Ha sido un día largo. Primero el master en la facultad. Luego una reunión con el Decano. Durante la sobremesa tuvo que lidiar con un problema de la editorial en la que dirige una colección. Para él, su día no ha sido mucho mejor. Dos horas explicando a cuarenta desaprensivos la ascesis pictórica de Rothco. Más tarde ha asistido a unas jornadas sobre homeomorfismo y topología de los complementarios finitos en la mística iraní.

Así cuando llega el atardecer, se reúnen en el ático que comparten en el casco antiguo de la ciudad. Se acomodan en el salón. Ella lee una versión alemana de un clásico Béroul. El libro tiene tantos años que sus páginas, ahora marrones, hacen un leve crujido cuando se las roza. Con el libro en su regazo, contempla como los últimos rayos de sol asoman por el perfil de él. Está sentado en la butaca opuesta de la sala, con el amplio ventanal detrás. Con su porte habitual, finge no sentirse observado. Relee por enésima vez un ensayo sobre el sufismo chiita escrito por Henry Corbin. «La Idea Shiita del ta’wîl, la exégesis espiritual esotérica que percibe y transmuta todos los datos materiales, las cosas y los hechos en símbolos y los «reconduce» a las Personas simbolizadas.» (Henry Corbin, 1993, p. 43). Escucha atentamente el suave crujido que hace el libro de Béroul cada vez que ella pasa una página, y sonríe.


Nunca lo admitirían pero ambos gozan de estos momentos de solitaria compañía. «… en el caso de posesión amorosa compartida («solitarios en pareja» en la descripción de Nietsche), como la que Gottfried celebraba en su gruta del lecho cristalino, de la Minne Grotte, surge inmediatamente un lenguaje secreto inteligible de signos y palabras, del que en el mundo queda automáticamente excluido» (Campbell, 1991, p. 118)

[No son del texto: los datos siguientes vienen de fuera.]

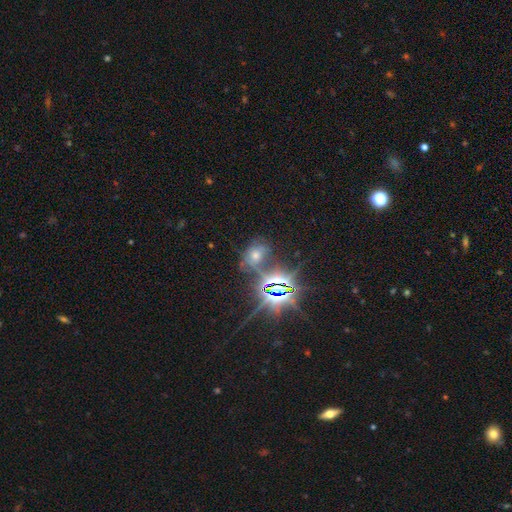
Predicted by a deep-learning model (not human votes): This is likely a star or artifact rather than a galaxy (64%).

Con las primeras luces de la noche le pregunta si quiere ir a la cama. Ella le responde con la famosa cita de Flaubert: «duda cuando esperes, espera cuando dudes». Él la mira a los ojos, nota como el espacio físico se reduce a ellos dos, lo ininteligible se materializa en mera abstracción onírica, y dice: «cariño, ¿¡Entonces hoy vamos a follar o no?!»

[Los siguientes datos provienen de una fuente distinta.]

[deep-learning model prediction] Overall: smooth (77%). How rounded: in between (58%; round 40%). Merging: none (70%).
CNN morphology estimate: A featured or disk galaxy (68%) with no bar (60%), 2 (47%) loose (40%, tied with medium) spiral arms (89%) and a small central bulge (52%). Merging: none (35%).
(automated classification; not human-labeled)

CAMPBELL Joseph, 1991, Las máscaras de Dios: mitología creativa, Alianza, Madrid
CORBIN Henry, 1993, La imaginación creadora, Destino, Barcelona

2 Comentarios:

Anónimo

Me gusta -diría que mucho, aunque hay problemas de ritmo-, pero creo que:
a) Sobran las exclamaciones
b) Y algo como <>... no sé.
Bueno, eso, que me ha gustado, aunque no me gusta que sea él quien lo dice, le da un punto tópico (?¿)

zo

Pan

Tomo nota de tus indicaciones, piensa pero, que esto lo escribí hace casi dos años... algo he mejorado.
Sobre el hecho de qué sea él quien lo dice me importa más bien poco. ¿Quien te dice a ti que tu tampoco seas un tópico que cree no serlo?